Activity:
Omit every image, and transcribe the remaining entries exactly as given.

--

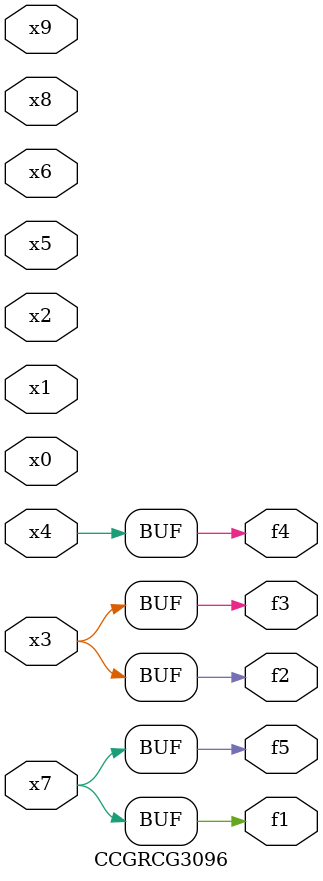
<source format=v>
module CCGRCG3096(
	input x0, x1, x2, x3, x4, x5, x6, x7, x8, x9,
	output f1, f2, f3, f4, f5
);
	assign f1 = x7;
	assign f2 = x3;
	assign f3 = x3;
	assign f4 = x4;
	assign f5 = x7;
endmodule

</source>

--

Your solution:
<source format=v>
module CCGRCG3096(
	input x0, x1, x2, x3, x4, x5, x6, x7, x8, x9,
	output f1, f2, f3, f4, f5
);
	assign f1 = x7;
	assign f2 = x3;
	assign f3 = x3;
	assign f4 = x4;
	assign f5 = x7;
endmodule

</source>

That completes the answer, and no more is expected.